┌────────
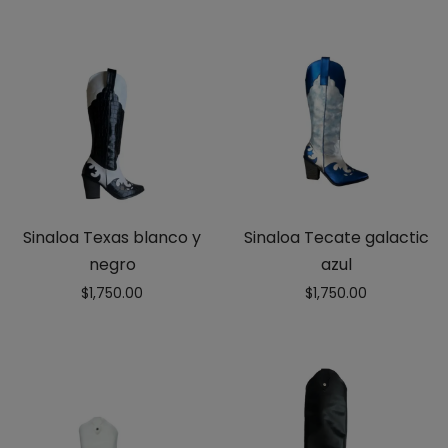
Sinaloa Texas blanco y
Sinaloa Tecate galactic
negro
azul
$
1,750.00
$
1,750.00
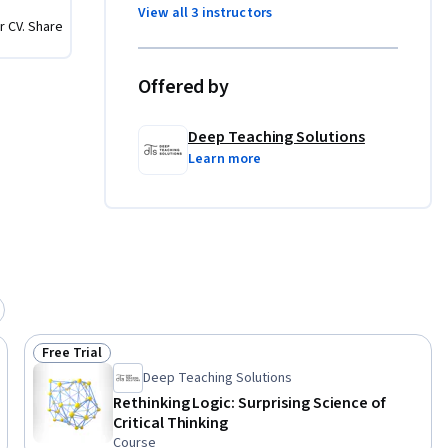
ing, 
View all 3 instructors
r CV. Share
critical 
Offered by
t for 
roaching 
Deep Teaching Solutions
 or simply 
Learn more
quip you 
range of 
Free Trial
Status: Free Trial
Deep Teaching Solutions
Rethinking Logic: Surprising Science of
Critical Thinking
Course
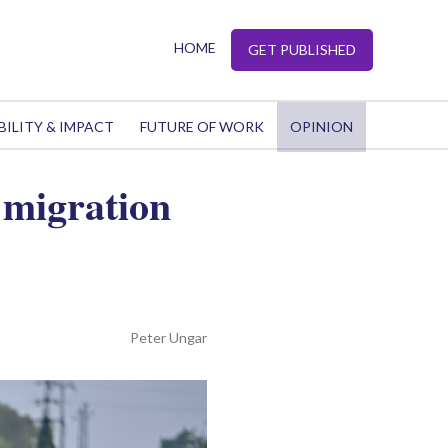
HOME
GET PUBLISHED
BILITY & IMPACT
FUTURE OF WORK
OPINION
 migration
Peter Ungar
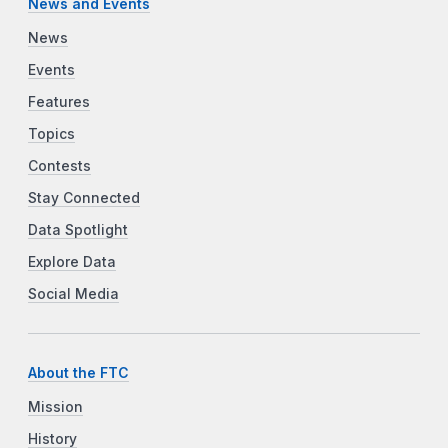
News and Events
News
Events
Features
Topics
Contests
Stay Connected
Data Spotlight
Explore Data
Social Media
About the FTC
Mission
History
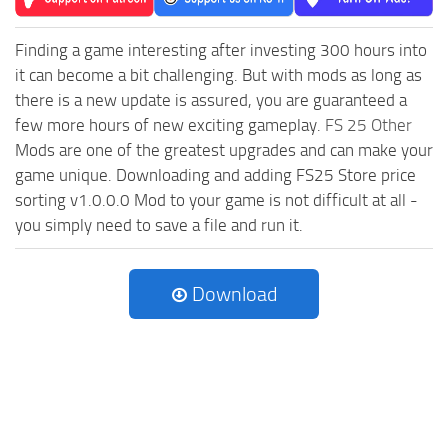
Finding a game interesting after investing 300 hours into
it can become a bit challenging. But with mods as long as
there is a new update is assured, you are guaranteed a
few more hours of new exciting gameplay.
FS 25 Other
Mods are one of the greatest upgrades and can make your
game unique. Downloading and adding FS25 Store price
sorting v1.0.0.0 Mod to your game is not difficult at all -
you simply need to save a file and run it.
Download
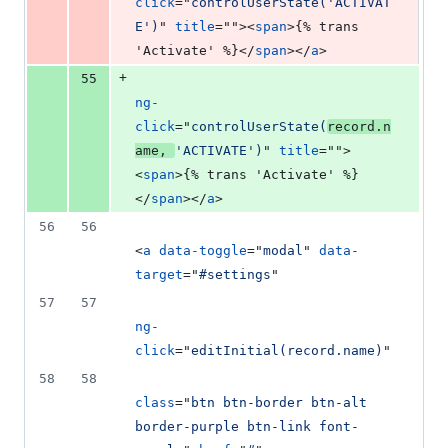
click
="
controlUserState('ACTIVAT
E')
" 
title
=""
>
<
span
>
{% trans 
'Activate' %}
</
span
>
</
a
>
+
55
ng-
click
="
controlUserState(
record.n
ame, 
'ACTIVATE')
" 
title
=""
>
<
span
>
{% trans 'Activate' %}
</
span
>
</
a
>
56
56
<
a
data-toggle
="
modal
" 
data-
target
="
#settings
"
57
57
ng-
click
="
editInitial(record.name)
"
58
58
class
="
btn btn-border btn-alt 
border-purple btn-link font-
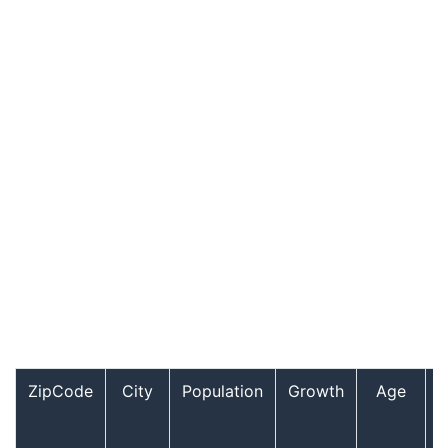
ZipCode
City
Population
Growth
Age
└────────
┌────────
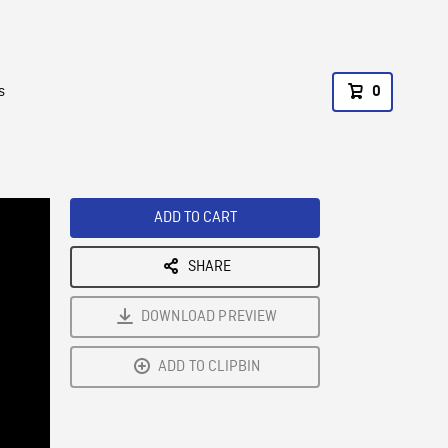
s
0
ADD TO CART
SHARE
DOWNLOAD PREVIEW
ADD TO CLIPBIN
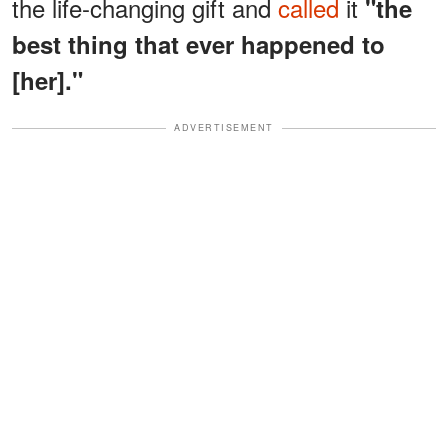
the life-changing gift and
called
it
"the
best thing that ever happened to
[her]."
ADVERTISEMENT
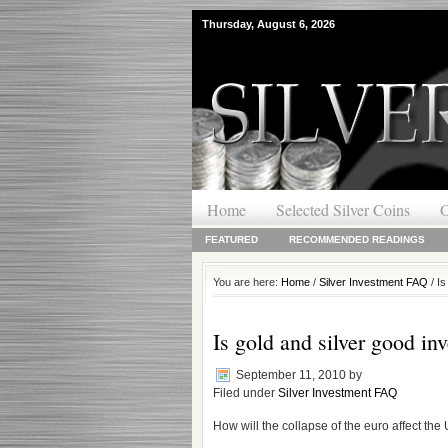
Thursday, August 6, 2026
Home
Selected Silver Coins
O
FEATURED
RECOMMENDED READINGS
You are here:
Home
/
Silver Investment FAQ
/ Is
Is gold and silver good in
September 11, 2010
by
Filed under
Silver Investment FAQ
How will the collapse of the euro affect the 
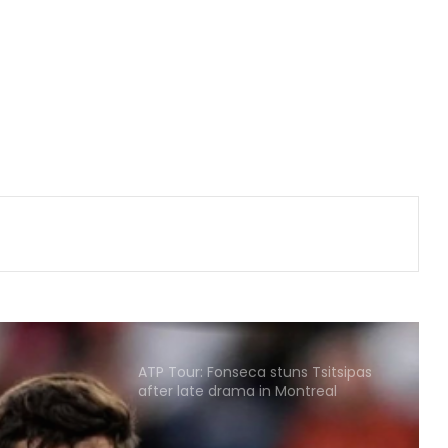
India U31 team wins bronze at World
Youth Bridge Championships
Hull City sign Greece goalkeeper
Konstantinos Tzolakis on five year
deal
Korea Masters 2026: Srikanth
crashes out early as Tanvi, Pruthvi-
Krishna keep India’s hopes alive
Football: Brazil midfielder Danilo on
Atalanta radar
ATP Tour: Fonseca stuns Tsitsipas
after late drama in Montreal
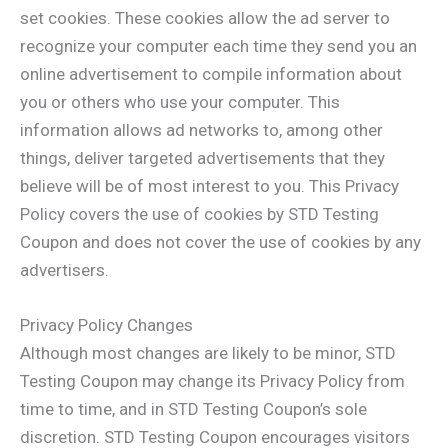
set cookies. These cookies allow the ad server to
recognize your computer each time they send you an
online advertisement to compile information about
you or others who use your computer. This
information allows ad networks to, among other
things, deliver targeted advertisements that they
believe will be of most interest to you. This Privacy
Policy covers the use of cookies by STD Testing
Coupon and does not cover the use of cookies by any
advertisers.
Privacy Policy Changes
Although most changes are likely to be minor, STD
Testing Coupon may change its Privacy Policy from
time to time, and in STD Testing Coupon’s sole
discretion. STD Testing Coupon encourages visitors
└────────
┌────────
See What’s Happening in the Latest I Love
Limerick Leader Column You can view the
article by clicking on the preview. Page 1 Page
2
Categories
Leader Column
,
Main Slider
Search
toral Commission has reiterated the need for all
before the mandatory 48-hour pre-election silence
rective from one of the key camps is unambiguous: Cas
└────────
▸ Assignment: Look above for the line with "online advertisement to" and the line with "discretion. STD Testing". Write out those two lines and all the lines between them, exactly, and no others.

▸ Task response:
online advertisement to compile information about
you or others who use your computer. This
information allows ad networks to, among other
things, deliver targeted advertisements that they
believe will be of most interest to you. This Privacy
Policy covers the use of cookies by STD Testing
Coupon and does not cover the use of cookies by any
advertisers.
Privacy Policy Changes
Although most changes are likely to be minor, STD
Testing Coupon may change its Privacy Policy from
time to time, and in STD Testing Coupon’s sole
discretion. STD Testing Coupon encourages visitors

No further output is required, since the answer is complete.